If the time in which the stereo was "forgotten" was at the time the exclusions were written into the sales contract (or the sales ad), the stereo would be legally conveyed to the purchaser of the car once the buyer and seller complete the sale.

Similarly, once a real estate purchase is completed, all items within the bounds of the property purchased--whether it be roof shingles, trees, or former owner family heirlooms they forgot to take with them--legally become possessions of the new owner unless itemized in a sales contract along with agreed-to stipulations that permit retrieval of the items by the former owner after completion of the sale.

Goodwill (and being a reasonable buyer/seller) goes a long way in situations such as these, and in most situations a buyer and seller will work out property sorting issues amongst themselves. However, there would be nothing legally preventing a buyer that stumbles upon a stash of gold bars left in the basement of their new-to-them house--that they did not know about, and that the previous owner did not disclose--and immediately selling them. [1]

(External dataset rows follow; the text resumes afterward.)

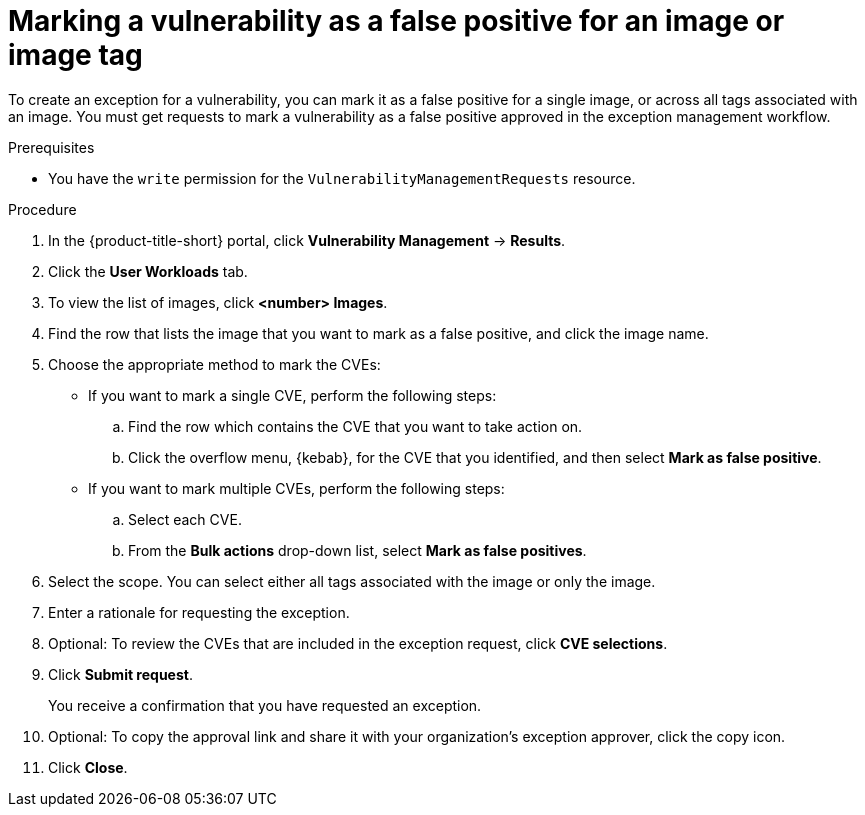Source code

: // Module included in the following assemblies:
//
// * operating/manage-vulnerabilities/common-vuln-management-tasks.adoc

:_mod-docs-content-type: PROCEDURE
[id="vulnerability-management-mark-false-positive-image_{context}"]
= Marking a vulnerability as a false positive for an image or image tag

[role="_abstract"]
To create an exception for a vulnerability, you can mark it as a false positive for a single image, or across all tags associated with an image. You must get requests to mark a vulnerability as a false positive approved in the exception management workflow.

.Prerequisites
* You have the `write` permission for the `VulnerabilityManagementRequests` resource.

.Procedure
. In the {product-title-short} portal, click *Vulnerability Management* -> *Results*.
. Click the *User Workloads* tab.
. To view the list of images, click *<number> Images*.
. Find the row that lists the image that you want to mark as a false positive, and click the image name.
. Choose the appropriate method to mark the CVEs:
* If you want to mark a single CVE, perform the following steps:
.. Find the row which contains the CVE that you want to take action on.
.. Click the overflow menu, {kebab}, for the CVE that you identified, and then select *Mark as false positive*.
* If you want to mark multiple CVEs, perform the following steps:
.. Select each CVE.
.. From the *Bulk actions* drop-down list,  select *Mark as false positives*.
. Select the scope. You can select either all tags associated with the image or only the image.
. Enter a rationale for requesting the exception.
. Optional: To review the CVEs that are included in the exception request, click *CVE selections*.
. Click *Submit request*.
+
You receive a confirmation that you have requested an exception.
. Optional: To copy the approval link and share it with your organization's exception approver, click the copy icon.
. Click *Close*.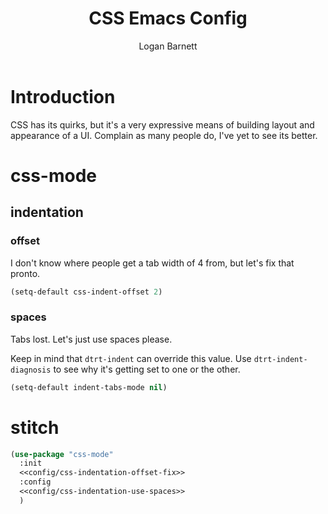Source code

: #+TITLE: CSS Emacs Config
#+AUTHOR: Logan Barnett
#+EMAIL: logustus@gmail.com
#+TAGS: config css

* Introduction

CSS has its quirks, but it's a very expressive means of building layout and
appearance of a UI. Complain as many people do, I've yet to see its better.

* css-mode


** indentation

*** offset

I don't know where people get a tab width of 4 from, but let's fix that pronto.

#+name: config/css-indentation-offset-fix
#+begin_src emacs-lisp :tangle no
  (setq-default css-indent-offset 2)
#+end_src

*** spaces

Tabs lost.  Let's just use spaces please.

Keep in mind that =dtrt-indent= can override this value.  Use
=dtrt-indent-diagnosis= to see why it's getting set to one or the other.

#+name: config/css-indentation-use-spaces
#+begin_src emacs-lisp :tangle no
  (setq-default indent-tabs-mode nil)
#+end_src

* stitch

#+begin_src emacs-lisp :results none :noweb yes
(use-package "css-mode"
  :init
  <<config/css-indentation-offset-fix>>
  :config
  <<config/css-indentation-use-spaces>>
  )
#+end_src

BMW's recent second attempt at "enabling equipment features as a service" is a canary in the coal mine, or trial balloon, so to speak. BMW's argument for heated-seats-as-a-service is, flippantly, "What if the second buyer of the vehicle doesn't want heated seats? They don't have to pay for the service. Problem solved." This distorted-reality C-suite speak so drenched in logic fallacy is worthy of a conversation by itself, but I bring it up to say this: instead of buying a car in the traditional sense, OEMs are attempting to change the model to buying "the physical components comprising a car, and the option to enable features of those physical components".

I want no part of it. I like to use hyperbolic (at least for today) examples adapting commonplace business models for smart home devices, software licenses, hardware compatibility lists, EVs, cloud services, etc. to traditional / legacy / analog items:

- What if you went to use your hammer you've owned for years, only to find out that it can't be used to drive in a nail because the company that made the hammer is no longer in business?

- What if your basement flooded because, while the trench drain around your foundation is physically capable of directing enough water away from your foundation into your sump pump, you didn't opt to pay for the "catastrophic flooding capability" license? Better yet, let's say you paid for the license, but haven't checked your email in a few days (maybe because of the storms, since your power has been out and you don't have ready Internet access) to learn that the credit card the trench-drain-as-a-service company has on file has expired and the license renewal charge was declined, so the license you leased was deactivated via OTA update without notice sent via the post?

- What if you find out while driving that your car brakes won't work because a repair shop you've gone to for years installed a set of third-party brake pads that used to be but are no longer compatible with your car (or part of an OEM-certified or OEM-supported configuration) as the result of a recent firmware update to your car's PCM/ECU?

All of those sound terrifying to me.

[1] Source: myself, but not about gold bars, unfortunately. More than one year post-purchase of a house I purchased, the seller decided they wanted a lamp back that they thought they left at the house prior to its sale. I did not remember if they left it or not, but they did leave several items behind. I sent items to their forwarding address that I deemed to be personal items (e.g. monogrammed clothes), but assumed that all other items were left because they didn't want to take them. I donated all of the items I didn't want, possibly including the lamp they desperately wanted returned, to charities. After spending a good bit of energy harassing me over the lamp, the seller consulted with counsel and learned that they had no options for recourse. The harassment stopped, and I have not heard from them since.